Maria found her way to TRC through her calling to be engaged in work on social justice, and practices for individual and collective transformation. As a TRC volunteer, Maria contributes as a Circle Keeper and Community Anchor in developing the Restorative Justice program for clemency and parole.
Maria holds a Master’s Degree in Social Sciences from the University of Helsinki. She is committed to contribute to creating spaces where we can see and be seen as fuller versions of ourselves and one another; spaces where we can explore and begin to articulate new narratives individually and collectively, so that we are not held hostage by the past.
Tecoria Jones
A native of Columbia, South Carolina, Tecoria Jones has been a parent advocate for over fifteen years. Her work in this field began as a Parent Peer Support provider for families with children who have mental health concerns. As a consultant, and a family and community advocate, she is actively involved in restorative practices in local, state and national systems change work.

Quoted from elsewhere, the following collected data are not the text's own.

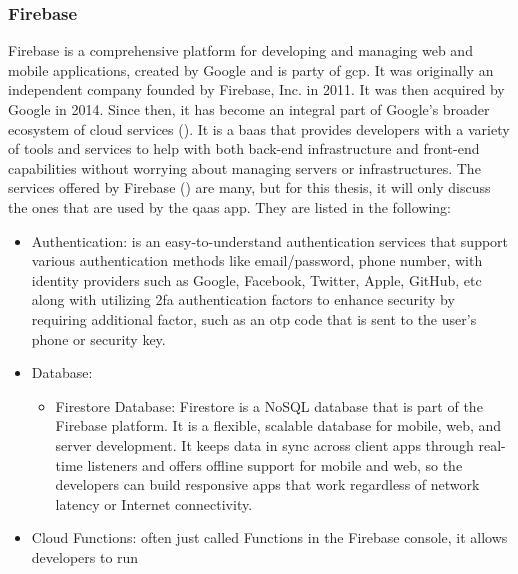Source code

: \begin{multicols}{2}
      \subsubsection{Firebase}
      Firebase is a comprehensive platform for developing and managing web and mobile applications, created by
      Google and is party of \acrshort{gcp}. It was originally an independent company founded by Firebase, Inc.
      in 2011. It was then acquired by Google in 2014. Since then, it has become an integral part of Google's
      broader ecosystem of cloud services (\cite{firebase}). It is a \acrshort{baas} that provides developers with a
      variety of tools and services to help with both back-end infrastructure and front-end capabilities without worrying
      about managing servers or infrastructures. The services offered by Firebase (\textit{\cite{firebaseproducts}}) are
      many, but for this thesis, it will only discuss the ones that are used by the \acrshort{qaas} app. They are listed
      in the following:
      \begin{itemize}
            \item Authentication: is an easy-to-understand authentication services that support various authentication
                  methods like email/password, phone number, with identity providers such as Google, Facebook, Twitter,
                  Apple, GitHub, \acrshort{etc}
                  along with utilizing \acrshort{2fa} authentication factors to enhance security by requiring additional
                  factor, such as an \acrshort{otp} code that is sent to the user's phone or security key.
            \item Database:
                  \begin{itemize}
                        \item Firestore Database: Firestore is a \gls{NoSQL} database that is part of the Firebase
                              platform. It is a flexible, scalable database for mobile, web, and server development. It keeps
                              data in sync across client apps through real-time listeners and offers offline support for mobile
                              and web, so the developers can build responsive apps that work regardless of network latency or
                              Internet connectivity.
                  \end{itemize}
            \item Cloud Functions: often just called Functions in the Firebase console, it allows developers to run

\end{itemize}
\end{multicols}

Commitment to Circle Keeping and the Circle process is what brings Tecoria to TRC. Being connected to communities’ need for communication, tending Circle and the development and growth of CircleKeepers is vital.
Tecoria shares, “In my life, I have seen enough adversity to know that it affects all of us. That the adversities of people we may never even think of still finds its way into our lives. The process of Circle addresses and begins the process of finding our way back to what it means to be human, to be alive together, in this time. Keeping Circle is holding space for expressions of humanity.”
Tecoria’s proudest accomplishment to date is parenting her six children, ages 22 to 4. He has a BA in Interdisciplinary Studies: Social Studies, Criminology, Urban Geography, Politics, and International Studies. Tecoria approaches her work with an understanding of the effects of trauma and a reverence for the resiliency of hope.